On this day … 21 February 1877

The Preston Guardian reported great demand for the supply of American beef in the town. The American Fresh Meat Company had opened a shop on Friargate near Walker Street at the beginning of the month and a few days later opened another also on Friargate opposite Orchard Street, and was undercutting local farmers on price and, it boasted, beating them for quality.

Preston shop advert for American meat

The new source, available thanks to refrigeration, was not universally welcomed. At a meeting of the Board of Guardians at the workhouse on Watling Street Road:

The Clerk inquired if American beef would be accepted in the tenders for meat? Upon which Mr. Kay (who represents one of the rural districts) rose, and in an excited manner said: What’s that; American beef! I would not give it to my dog to eat; nasty soft stuff. Mr. Robinson said his experience was that American beef was quite equal to the best English meat. Nothing further was said on the subject.

Mr Kay’s disparagement of the imported meat provoked a prompt response from a correspondent to the Preston Chronicle:

If the food be not fit for dogs it is quite just that it should not be offered to paupers. I should, however, be glad to know upon what grounds he condemns it so utterly. Personally, I am a fastidious feeder, that is, I require my food to be sound, fresh, and of good quality; but after two trials of American I am convinced that it is superior to English over-fed beef, that costs threepence per pound more, as a dish for the working-man.

Now if the ratepayers find American beef suitable for them, surely rate-eaters could not grumble at its being offered to them. In this case, however, it is one of the Guardians who condemns the food without giving the paupers the opportunity of judging on the subject, besides which he describes it as unfit for dogs, that is, it is worse than carrion.

Now as Mr. Kay happens to be the only man who seems aware of its bad quality, he is either more shrewd than his compeers or more biased.

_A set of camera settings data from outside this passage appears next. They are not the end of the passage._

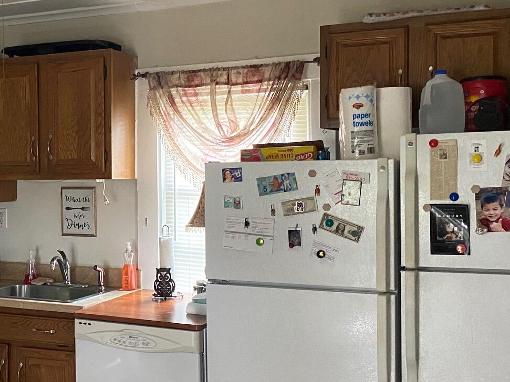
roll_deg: +0.7
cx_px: 109
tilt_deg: -1.2
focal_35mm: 54
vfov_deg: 27.0
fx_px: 795
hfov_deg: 34.6
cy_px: 188
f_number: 1.8
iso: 500
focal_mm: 4.25
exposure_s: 1/52
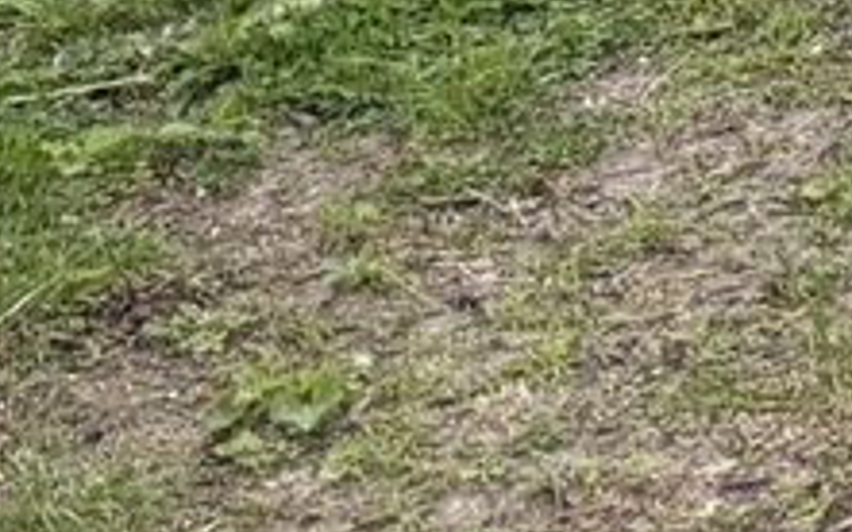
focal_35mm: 166
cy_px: -1164
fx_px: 3854
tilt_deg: -4.6
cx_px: 2726
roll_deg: -0.3
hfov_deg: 9.3
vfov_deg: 6.9
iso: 100
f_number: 1.78
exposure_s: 1/967
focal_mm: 6.76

The fact that several ship loads come into Liverpool weekly is ample proof that its quality is appreciated by numbers of people, and the still more important fact that no one who has given it a fair trial condemns it, is a convincing proof that Mr. Kay is unjust in his judgment. I should say that he has not tried it …

… Mr. Kay, I believe, is “a country Guardian” and probably is a producer of beef, hence the reason of his jealousy of foreign competition is apparent. Could you, sir, tell me whom the Guardians are supposed to serve, and whose interests should be the first looked after? In my opinion if farmer Guardians would not buy for the union in the cheapest market, they are neither looking after the interests of the ratepayers nor the good of the poor.

In defence of Mr Kay, it should be pointed out that there were several reports in the local papers at that time of butchers being prosecuted for selling American beef unfit for human consumption.

2 thoughts on “On this day … 21 February 1877

  1. Assuming that horse and cart would have been all that was available in the 1870’s to transport this beef from Liverpool, how many hours would that have taken? It might well have been a bit soggy by time of arrival in Preston. I’m assuming, again, that this was before the invention of electric mobile freezers and that road transport of meat therefore, was Ice dependent.